Hey, i want to build pic related. I already have the tool and materials. My problem is the transportability. I want to use it for medieval fairs and need to get it into my car. But i already have a lot of stuff i drive around. If it would be possible to deconstruct it, to fit it into my car, it would be no problem at all. I thought about making the top and bottom frame permanent and build removeable legs. But i cant think about a joint that is: -Easy to remove -Sturdy (because of the hammering on the vyse) -doesnt look modern please help me out


----------



## amckenzie4 (Apr 29, 2010)

I won't look quite like that, but you could do four legs with stretcher between that were attached with tusk tenons. That's an ancient joint, and is easy to put together and take apart.you'd need to tweak the top a little, but if the legs were mortised into the top and then locked in place with the lower stretchers, it would be pretty solid.

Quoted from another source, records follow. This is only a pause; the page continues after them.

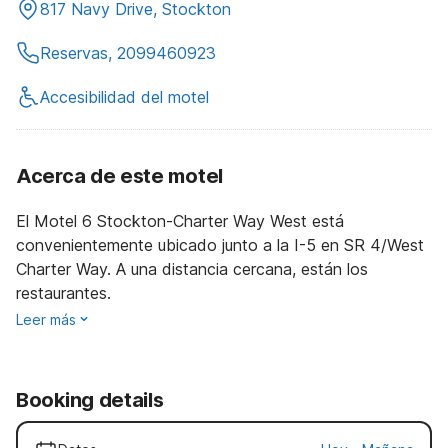
817 Navy Drive, Stockton
Reservas, 2099460923
Accesibilidad del motel
Acerca de este motel
El Motel 6 Stockton-Charter Way West está
convenientemente ubicado junto a la I-5 en SR 4/West
Charter Way. A una distancia cercana, están los
restaurantes.
Leer más
Booking details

(The image comes from this page: http://www.craftsmanspace.com/knowledge/mortise-and-tenon-woodworking-joints.html)


----------



## FrankC (Aug 24, 2012)

amckenzie4 said:


> I won't look quite like that, but you could do four legs with stretcher between that were attached with tusk tenons. That's an ancient joint, and is easy to put together and take apart.you'd need to tweak the top a little, but if the legs were mortised into the top and then locked in place with the lower stretchers, it would be pretty solid.
> 
> 
> 
> ...


Kudos for giving credit for the drawings where credit is due, happens far to seldom here.


----------



## amckenzie4 (Apr 29, 2010)

Too much time spent studying the sciences, where if you don't give credit you don't get credit.

Also, taking classes where you fail automatically if they catch you not giving credit.


----------



## FrankC (Aug 24, 2012)

Another idea to consider would be the notched style of asian bed frames:
http://www.flickr.com/photos/popdan/6954242139/in/pool-make/


----------